By Lee Mwiti | Updated Thu, January 12th 2017 at 00:00 GMT +3

High demand for the US dollar by Kenyan oil importers has been blamed for the continued pressure on the Kenyan shilling as markets closed yesterday.

Commercial banks quoted the shilling at 104 units to the greenback, the lowest since weakening to 105.65 to the dollar in September 2015, according to a Reuters report.

The global news agency reported that oil prices yesterday edged up, driven by reports of Saudi Arabia’s supply cuts. This added to strong demand by Kenyan oil importers for dollars to further weaken the shilling.

At the same time, Reuters again quoted Kenyan traders saying that the Central Bank of Kenya (CBK) has embarked on a strategy to fight the shilling’s depreciation by increasing their operations in the market through selling dollars to support the local unit.
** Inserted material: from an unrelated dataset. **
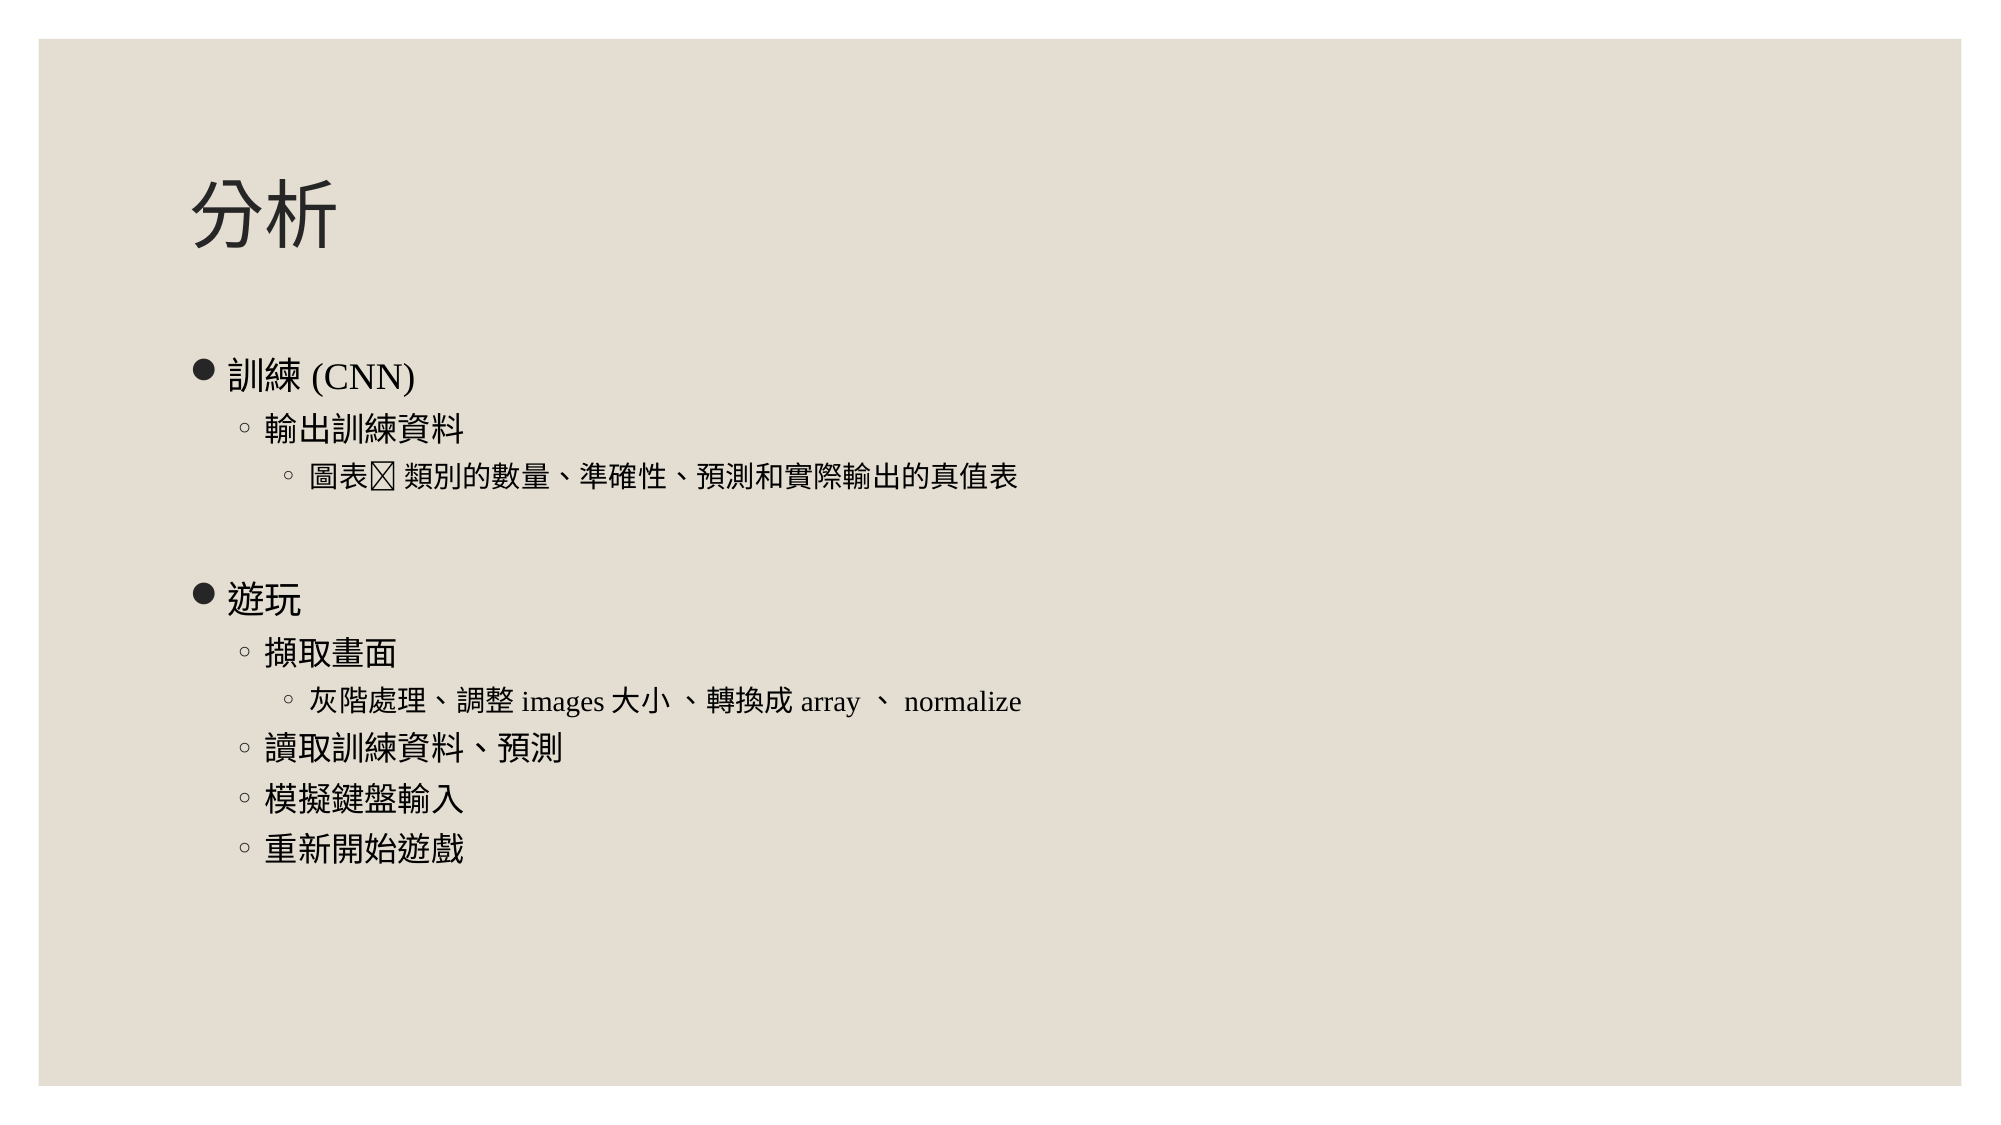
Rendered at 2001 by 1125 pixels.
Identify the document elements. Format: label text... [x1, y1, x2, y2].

list 訓練(CNN) 輸出訓練資料 圖表 類別的數量、準確性、預測和實際輸出的真值表 遊玩 擷取畫面 灰階處理、調整images大小 、轉換成array、normalize 讀取訓練資料、預測 模擬鍵盤輸入 重新開始遊戲 [174, 345, 1825, 990]
title 分析 [174, 105, 1825, 331]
However, analysts have dismissed the idea of an increased demand for the greenback by oil importers as the sole reason for the weakening shilling.
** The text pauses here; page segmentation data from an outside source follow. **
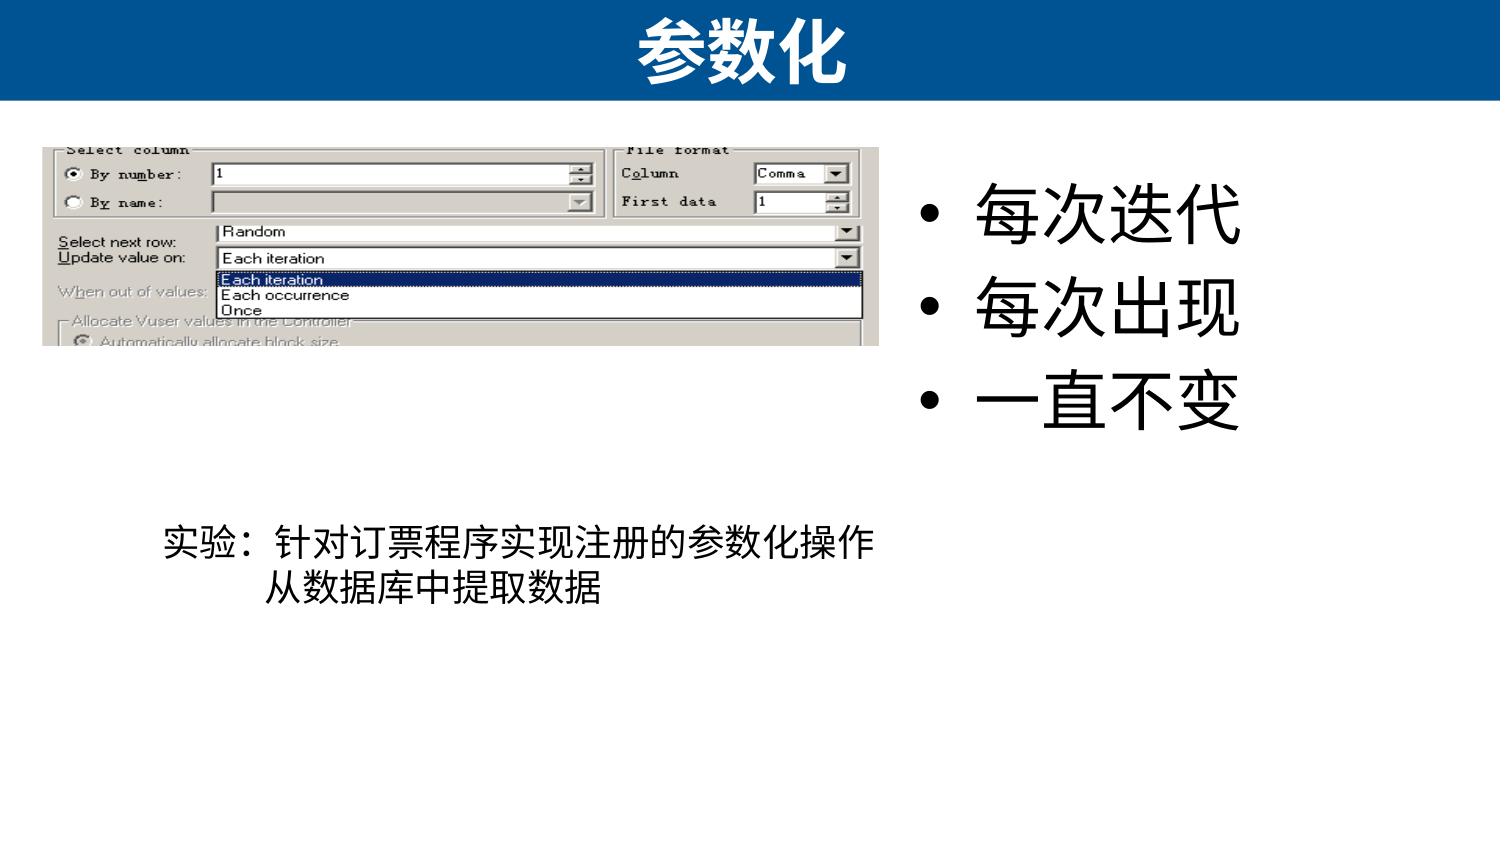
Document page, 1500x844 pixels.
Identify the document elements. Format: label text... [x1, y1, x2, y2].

text_box 实验：针对订票程序实现注册的参数化操作 从数据库中提取数据 [147, 466, 1187, 617]
list 每次迭代 每次出现 一直不变 [903, 164, 1437, 722]
picture [40, 146, 879, 346]
title 参数化 [2, 0, 1483, 101]
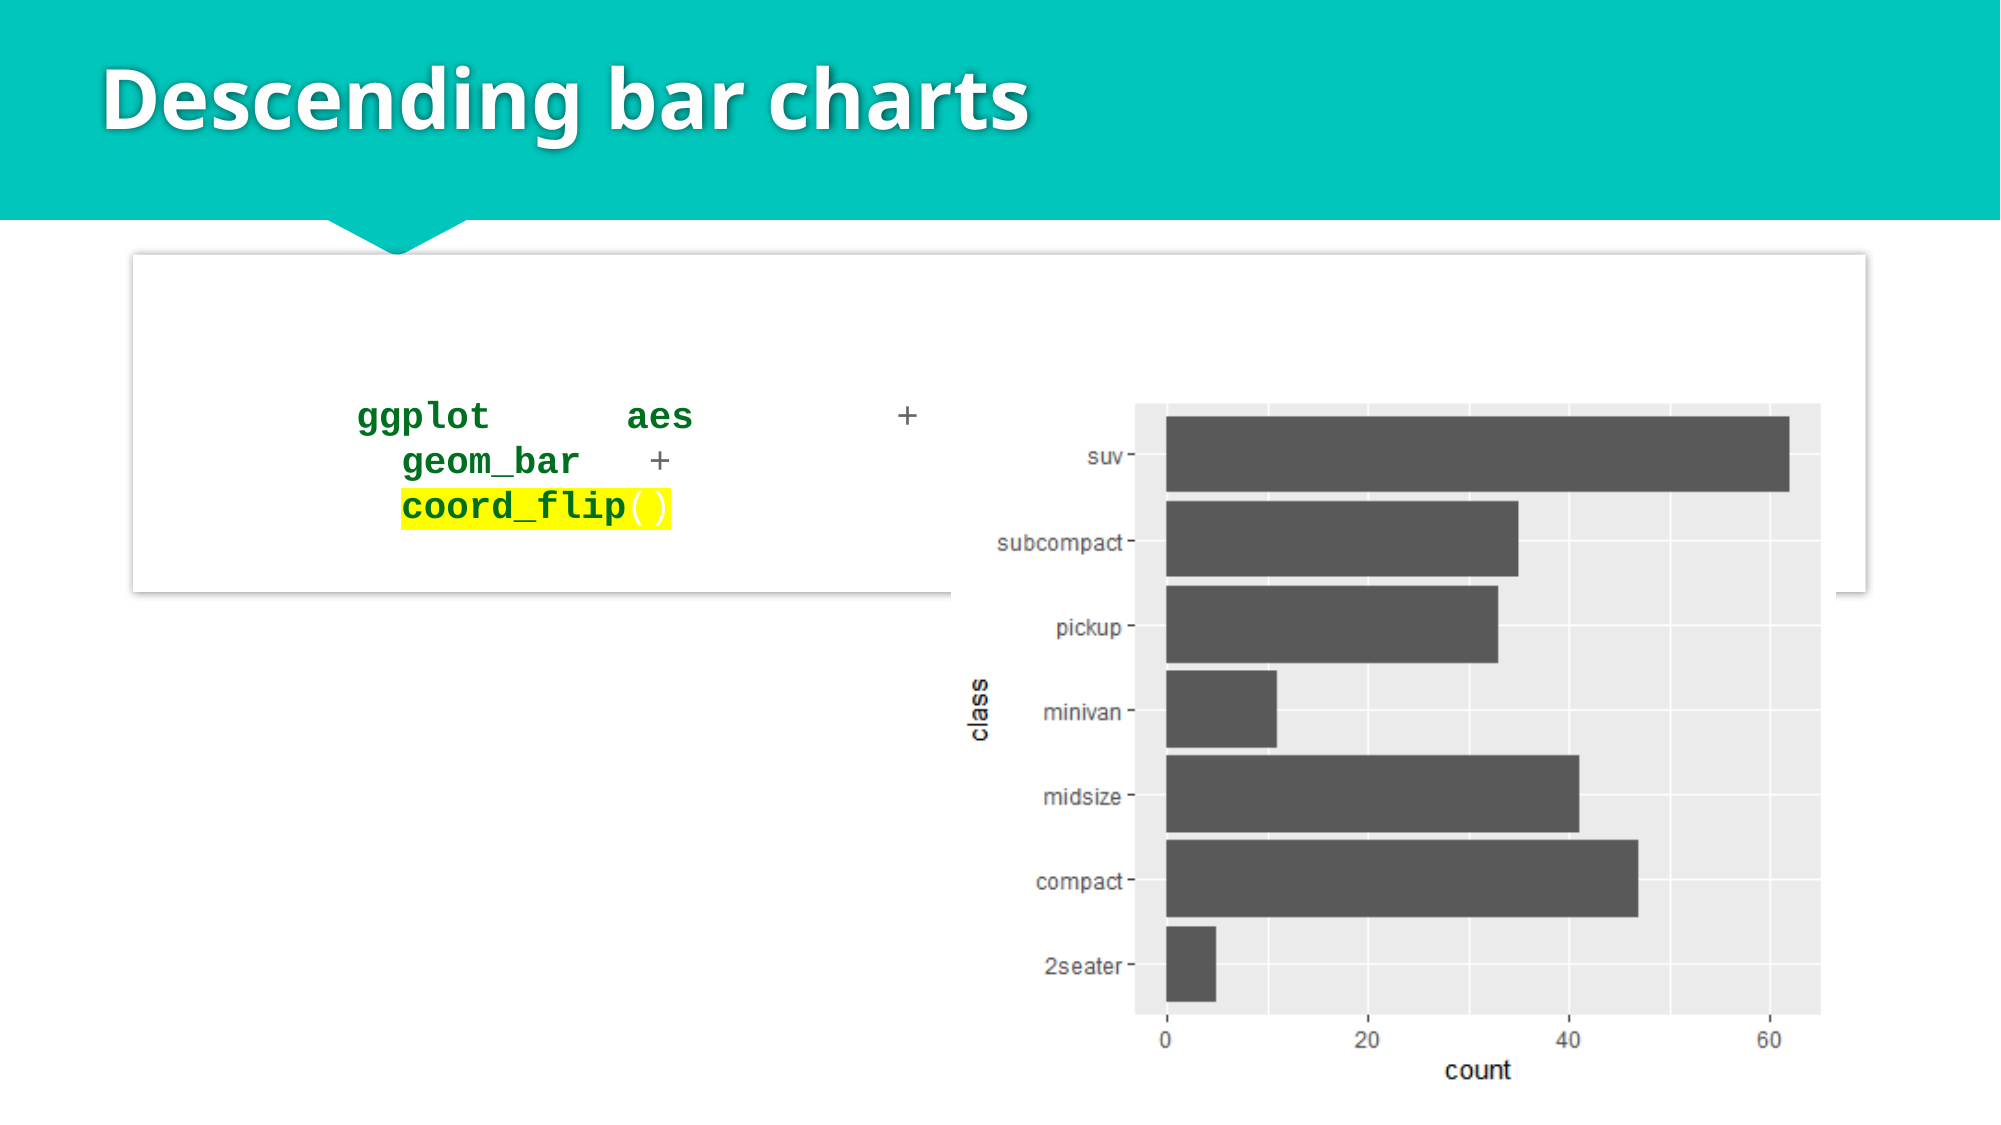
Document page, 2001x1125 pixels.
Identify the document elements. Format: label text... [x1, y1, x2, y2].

title Descending bar charts [84, 27, 1819, 154]
list The number one things I get asked is how to make a barchart go in descending order. ggplot(mpg, aes(class)) + geom_bar() + coord_flip() [132, 254, 1866, 592]
picture [951, 390, 1836, 1098]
A Forex exchange trader who requested anonymity, after the CBK banned traders from making any comments about the shilling worth, linked the shilling’s fall to the Government’s action of loosening its monetary and fiscal policies.

“It is misleading to say that demand for dollars from oil importers is the reason for the weakening shilling. We have been importing oil for a long time now without such a drastic depreciation of the shilling. I figure out that a loosening monetary policy to finance our budget deficit is the reason for the weak shilling,” the trader said.

Banking ACT

He explained that since the banking amendment act came into place, CBK has been reluctant to tell the country about the money supply in the market.

“Before the act came into effect, especially during the Kibaki era, we could easily tell the amount of money supply in the market. I remember in the last year of the Kibaki presidency, it was 21 per cent. But now, CBK is yet to give us the current rate. It is possible the money supply is high in the market in order to finance the deficit, hence weak shilling,” the trader said.

Francis Mwangi, an investment analyst from the Standard Investment Bank said that currently, as the CBK falls under heightened pressure, even after kicking up its operations in the market, its time the $1.5 billion (Sh1.53 trillion) it holds in reserve from the International Monetary Fund (IMF) is released to combat further depreciation.

IMF had provided the money in dollars in order to use during extreme spells to shield the shilling from sharp depreciation.